Because of when the systems were established, and how geographical markets are formed, the teams in current NBA markets would hold a stout financial and competitive advantage over the startups. Not to mention the obvious advantages of large markets.

How to make it work:

  1. Disband the NCAA.

Another problem solved.

With the newly formed second and third tiers needing teams, who would be better to fill those vacancies than existing college teams that already have built-in fan bases and arenas?

It would not be a no-brainer for all college teams, as amateurism provides a fine financial buffer for institutions who would like to hold on to as much cash as they can. But since clubs would be signing players at much earlier ages, any team that would remain under the umbrella of amateurism would more than likely become obsolete once clubs begin payment when players are teenagers.

Private institutions could afford to pay their players a low wage if they wished to enter the market of a potential boom in branding. Public institutions would be at a bit of a disadvantage, as paying players with tax money is not terribly population-friendly.

  1. Augment the salary floor

With teams starting from nothing, it is obvious that a team from the NBDL would not carry 90% of the constantly rising NBA salary cap.

This would be an obvious formality for what is essentially a useless rule, depending on who you ask.

  1. No trades, just transfers

Aren’t we beyond the days of binding contracts where players can be sent off to a place in the country a thousand miles from their families on a whim?

The transfer system is simple. Teams receive monetary compensation for a player’s rights, contingent on the player and his new club agreeing to a contract and yearly salary.

This gives more power to the players, and makes team-building more interesting. With a salary cap – something missing from European soccer – you can avoid all of the best players from joining up, though you will still have that to a degree.

For the lower-level players, they can play themselves into higher leagues by excelling in lower ones, and should not be bound to struggling teams, awaiting their NBA time to come while held hostage.

  1. The Octahedron raise a solid point that because of the size of the US, and the need for a balanced schedule, two second-level tiers could be utilized.

The relegation system relies heavily on its double-round robin schedule, with a home game and away game against each team in the league. In the NBA, that would mean a 58-game regular season before the playoffs. Hopefully, the mid-season cup would take the place of some of those games.

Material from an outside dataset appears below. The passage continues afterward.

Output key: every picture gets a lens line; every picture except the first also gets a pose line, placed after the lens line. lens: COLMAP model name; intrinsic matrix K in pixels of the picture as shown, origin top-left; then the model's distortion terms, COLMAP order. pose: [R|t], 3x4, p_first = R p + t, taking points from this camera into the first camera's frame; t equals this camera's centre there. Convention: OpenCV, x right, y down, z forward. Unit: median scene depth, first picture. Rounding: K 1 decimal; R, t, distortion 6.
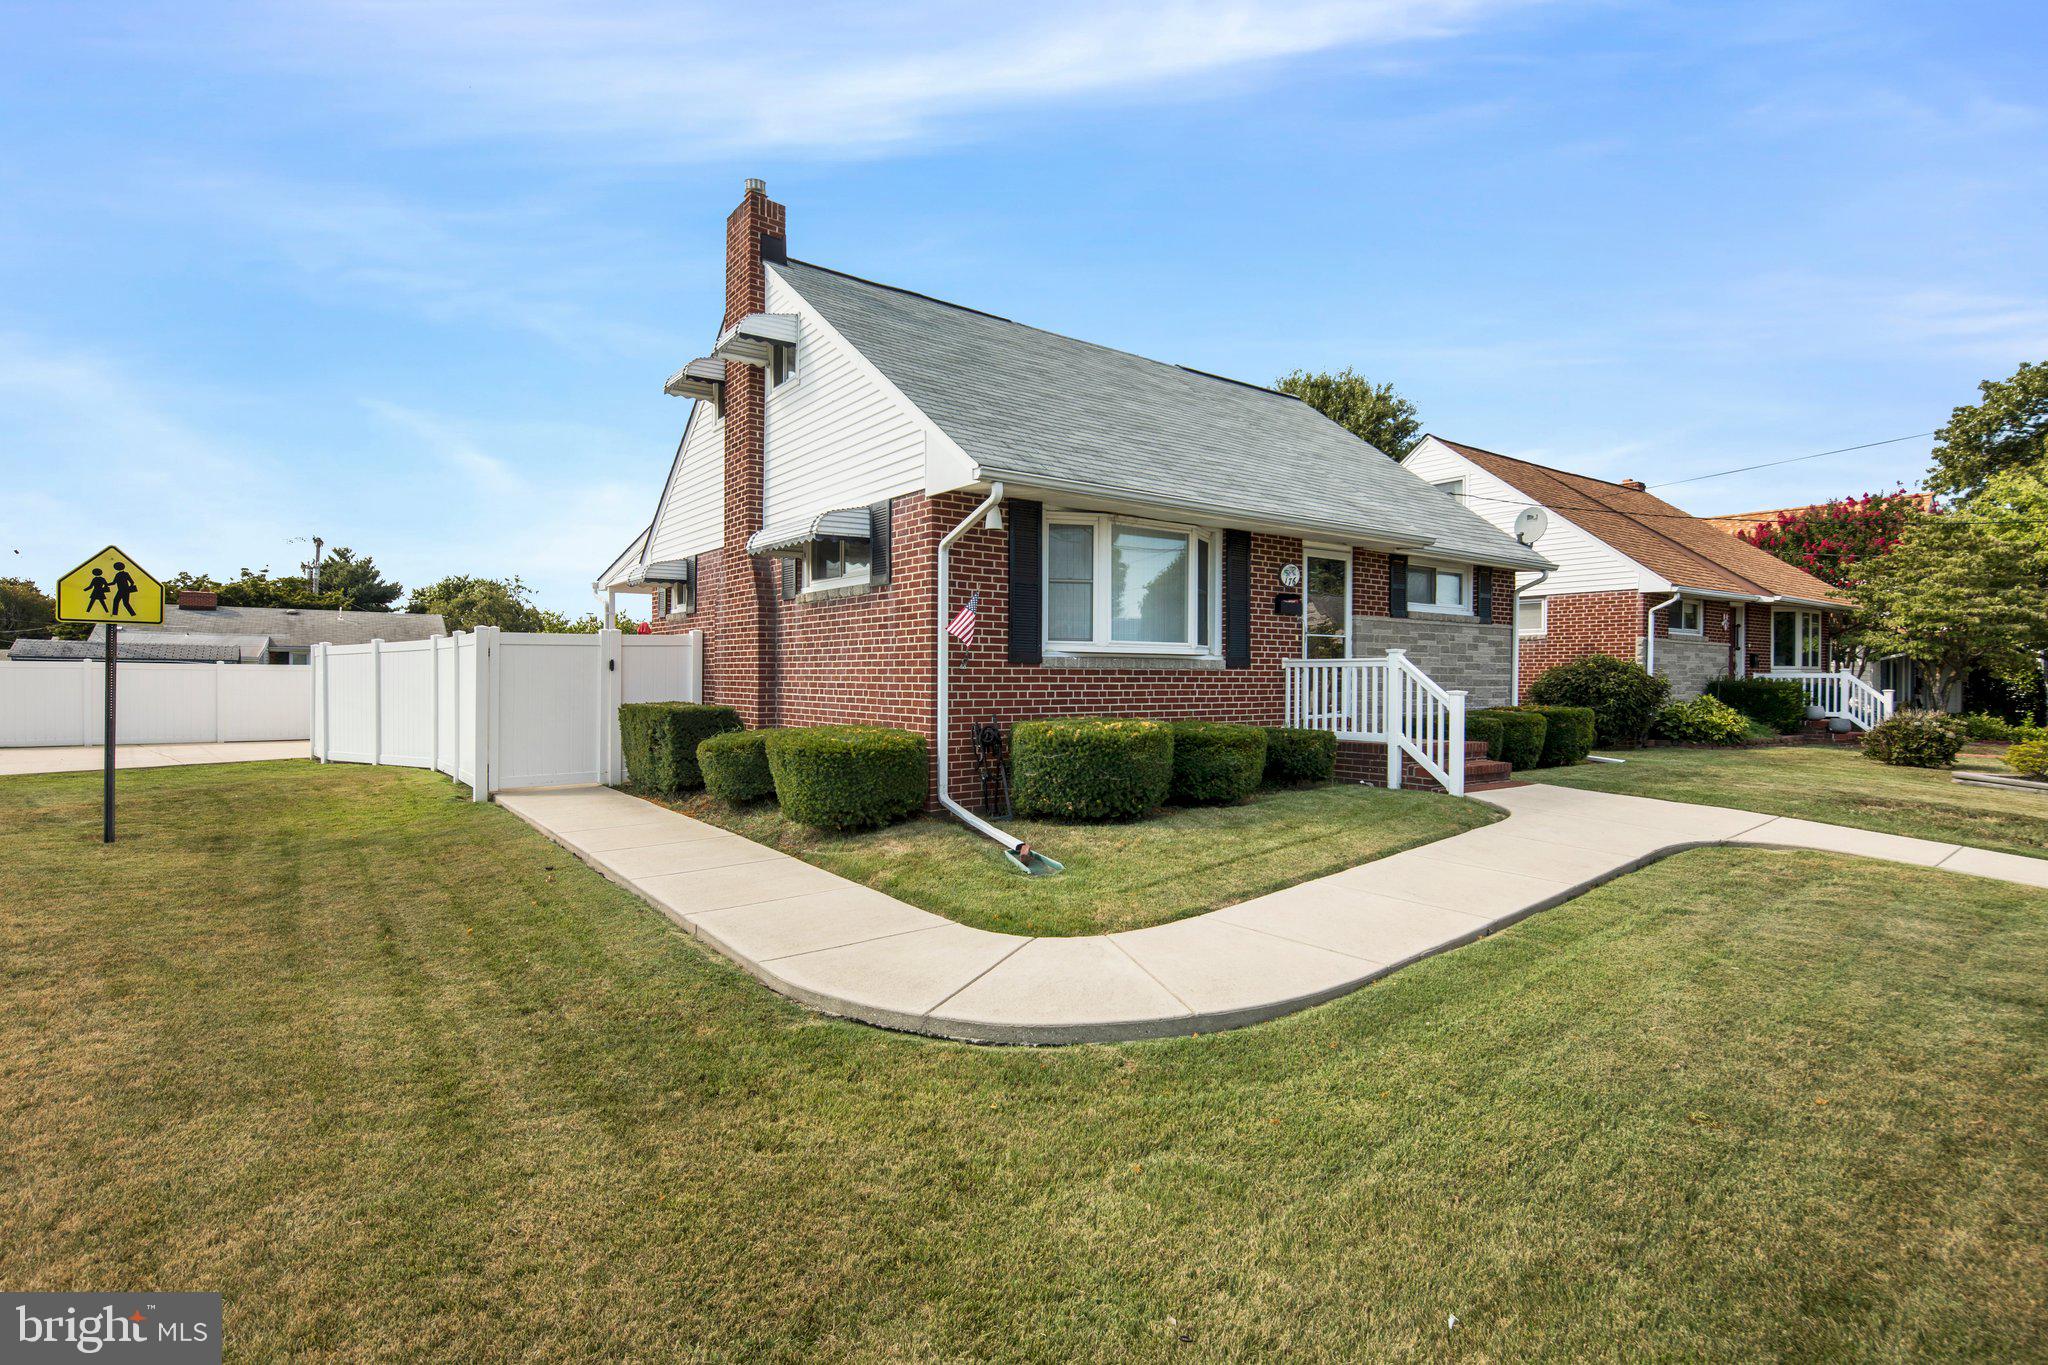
lens RADIAL K [[1003.0, 0, 1024.0], [0, 1003.0, 682.5], [0, 0, 1]] dist [0.001174, -0.000428]
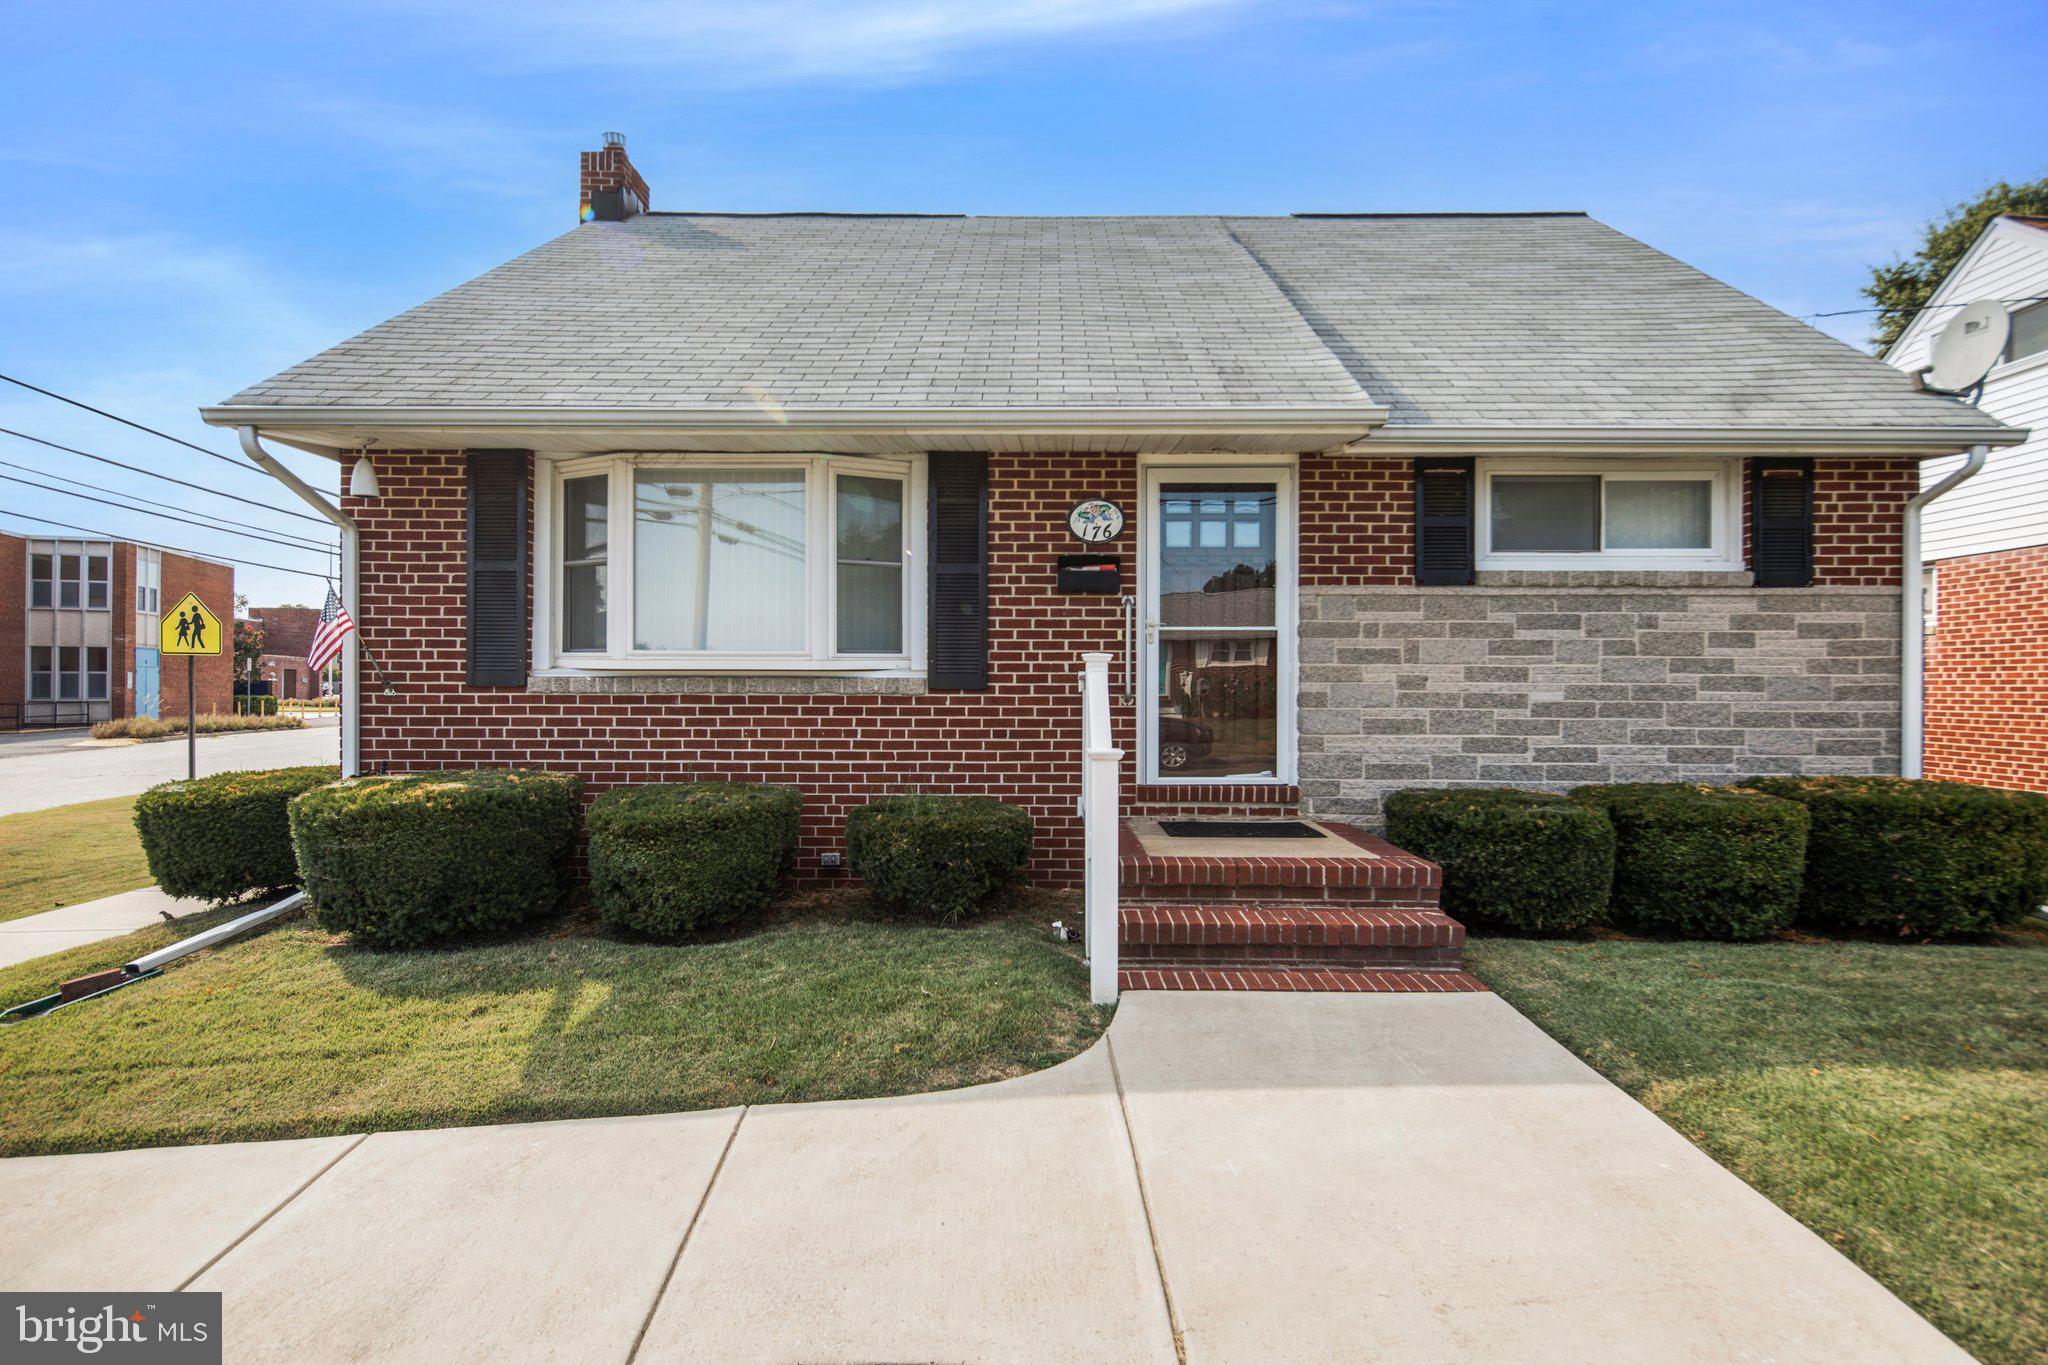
lens RADIAL K [[1003.0, 0, 1024.0], [0, 1003.0, 682.5], [0, 0, 1]] dist [0.001174, -0.000428]
pose [[0.792328, -0.003328, -0.610087, 0.600534], [-0.003030, 0.999951, -0.009389, -0.014289], [0.610088, 0.009288, 0.792279, 0.575331]]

It might not be as important in the NBA’s umbrella, but it would certainly make things easier on the lower-level teams having to travel across the nation on a limited budget.

  1. A slow transition

The key to enacting all of this change would be a gradual move that takes years.

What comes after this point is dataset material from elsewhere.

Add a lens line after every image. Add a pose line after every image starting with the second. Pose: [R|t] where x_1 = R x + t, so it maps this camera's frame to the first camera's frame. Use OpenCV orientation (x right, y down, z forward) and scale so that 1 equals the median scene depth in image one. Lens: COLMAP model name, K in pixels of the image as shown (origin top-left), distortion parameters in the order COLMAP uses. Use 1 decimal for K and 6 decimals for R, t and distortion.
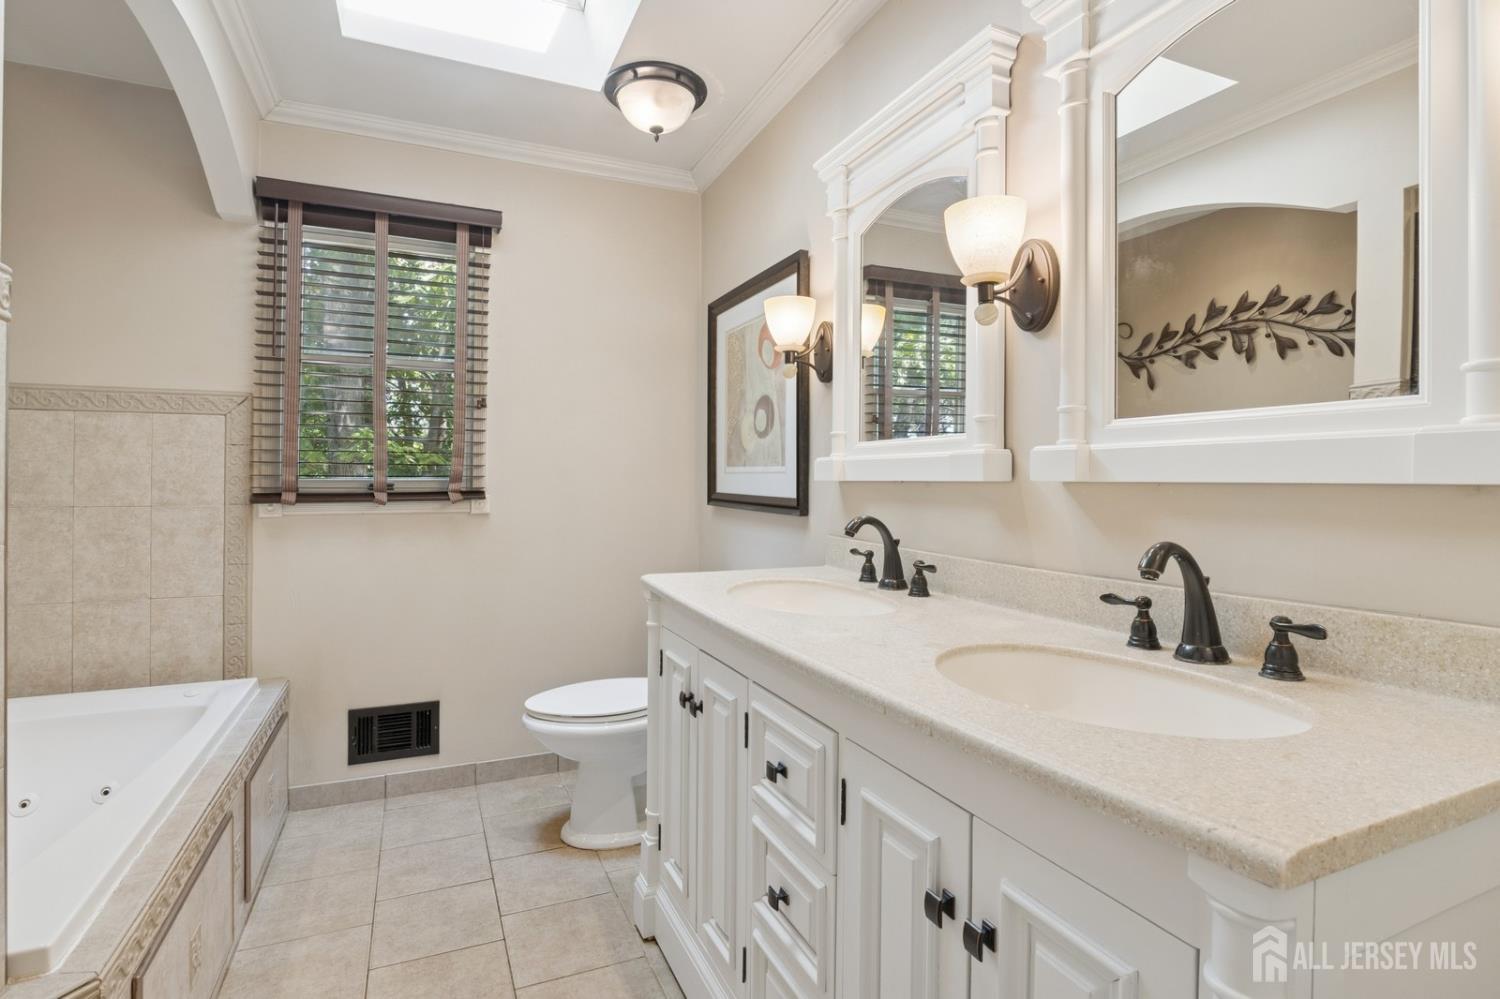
lens RADIAL K [[732.8, 0, 743.2], [0, 732.8, 489.1], [0, 0, 1]] dist [-0.012460, -0.001560]
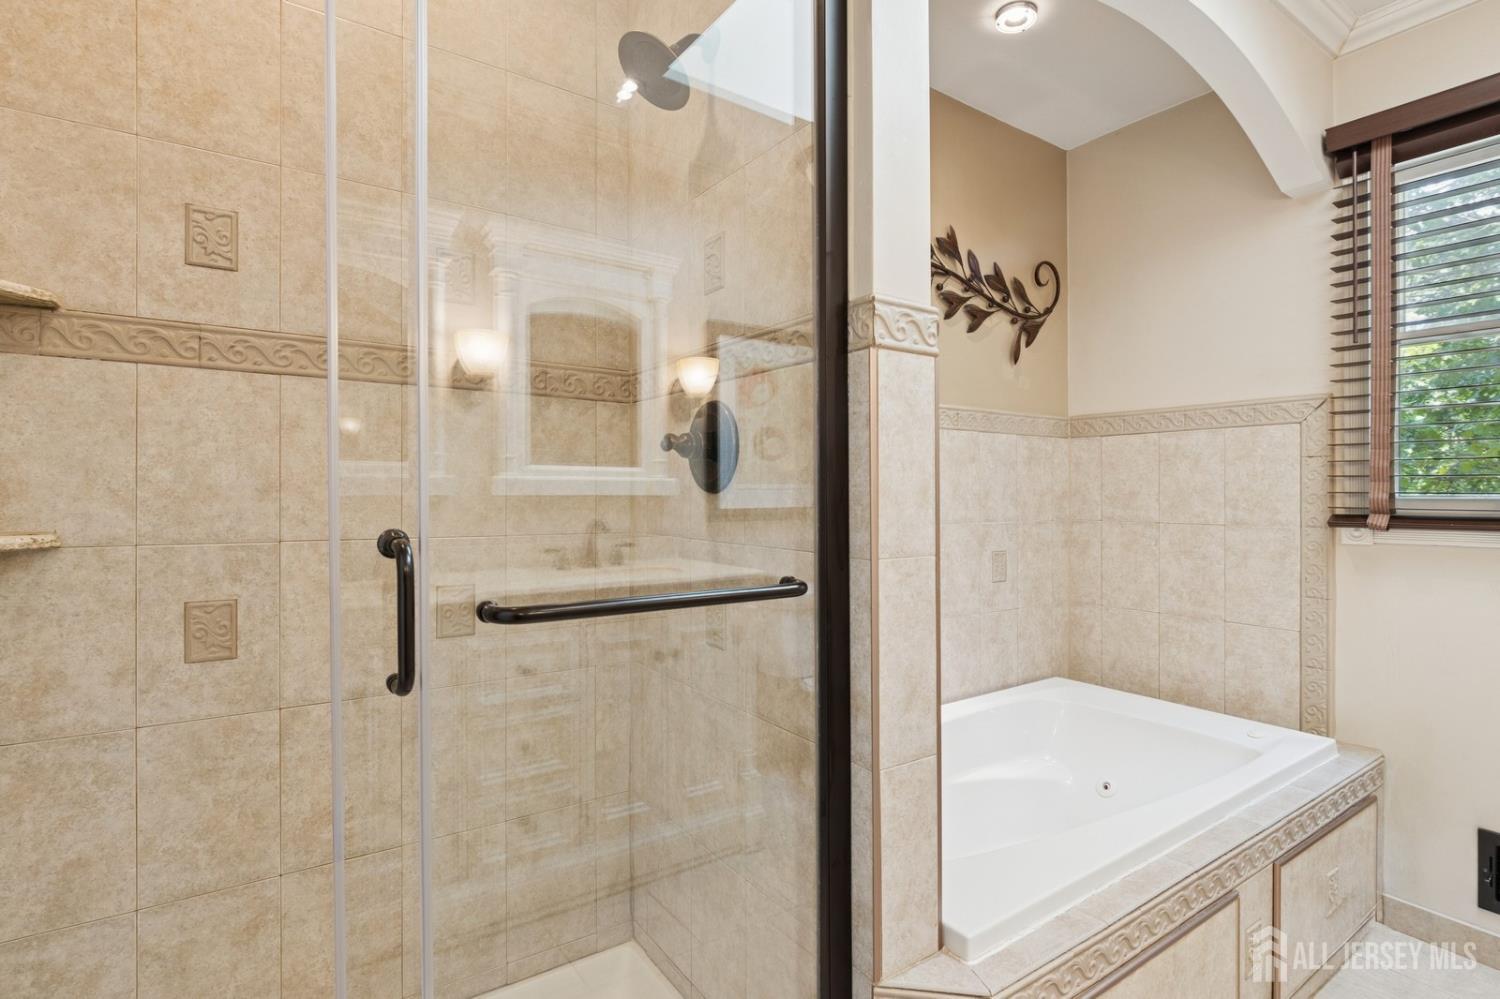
lens RADIAL K [[732.8, 0, 751.7], [0, 732.8, 492.7], [0, 0, 1]] dist [-0.012460, -0.001560]
pose [[0.184517, -0.003747, -0.982822, 0.015034], [-0.013920, 0.999882, -0.006425, -0.004416], [0.982731, 0.014867, 0.184444, 0.206968]]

As Soccerreform points out in their article about the Octahedron, there would be no relegation in the highest division until the lower leagues were filled. Clubs would only be promoted until the lowest sanctioned division is filled, and move up the chain from there.

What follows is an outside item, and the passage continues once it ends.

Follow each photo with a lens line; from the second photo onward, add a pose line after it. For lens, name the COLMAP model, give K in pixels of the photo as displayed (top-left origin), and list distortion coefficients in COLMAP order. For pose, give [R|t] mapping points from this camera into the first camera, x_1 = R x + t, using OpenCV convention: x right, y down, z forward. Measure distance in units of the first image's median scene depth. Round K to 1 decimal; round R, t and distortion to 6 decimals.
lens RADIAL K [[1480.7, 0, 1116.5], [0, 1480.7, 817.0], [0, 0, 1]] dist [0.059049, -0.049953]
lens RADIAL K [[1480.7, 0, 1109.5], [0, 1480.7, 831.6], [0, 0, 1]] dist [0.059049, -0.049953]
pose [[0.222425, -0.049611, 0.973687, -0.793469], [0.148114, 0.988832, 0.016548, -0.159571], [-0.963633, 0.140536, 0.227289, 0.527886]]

All divisions filled? That is the year the NBA begins their relegation system.

The move would drive investment at all levels, and teams would have to meet financial and arena specifications outlined in Soccerreform’s piece.

The concern for the NBA would be that it is already too big to begin this sort of undertaking. There are many more roadblocks for the relegation system to make it into American pro sports that we won’t consider at this point.

The absence of a major competition like the UEFA Champions League would also take away from the incentive for propping up club competition, though it is doable.

Regardless, the usefulness of a relegation system would prop up American soccer and basketball, and arguably all sports, on the financial and talent development fronts. Hopefully one day, our leagues can overcome whatever it may be that is preventing us from growing the game.